Her words pained him. He knew things had been tough for her, but not that desperate. “I’m sorry you felt you had to do that,” he said.

“Are you?” She glared at him and moved away once more.

He wanted to pull her back, to tell her how much he missed her. How sorry he was for the way things had ended between them. But what could he say? He had done the only thing he could under the circumstances, what he still believed was the right thing. Why couldn’t she respect that?

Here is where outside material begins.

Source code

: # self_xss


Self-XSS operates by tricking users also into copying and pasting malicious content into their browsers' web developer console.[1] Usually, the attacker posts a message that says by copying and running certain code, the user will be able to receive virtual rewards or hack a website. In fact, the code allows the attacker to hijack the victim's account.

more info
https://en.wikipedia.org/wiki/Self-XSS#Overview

He had so many questions he would probably never know the answers to. What was she doing here in Eagle Mountain, Colorado, anyway? Surely she hadn’t known he was here. But it was so unexpected, that they had each moved so far from their hometown and ended up in the same small town.

She returned, not to where she had been standing, but farther away, where another volunteer was doing something with ropes and the litter. She moved in to help him, her back to Aaron. She bent over, and he had a view of her shapely backside. He forced himself to look away, not wanting to be caught ogling her.

Jake soon joined him. “I saw you talking to Willa,” Jake said, and nodded toward where Kat and a young man were moving the litter closer to the edge of the canyon.

Aaron would have to get used to thinking of her with her new name. “How long has she been with search and rescue?” he asked.

Bethany or one of his brothers hadn’t mentioned that Kat Delaney was with the group. Surely one of them would have recognized her, whatever name she went by now. Maybe not Bethany—she had moved to Eagle Mountain before things got really serious between Kat and Aaron. But surely the twins would have remembered a woman who was so striking.

“She’s brand-new,” Jake said. “When Hannah went on maternity leave she recruited Willa to fill in for her. I’m pretty sure today is her first call.”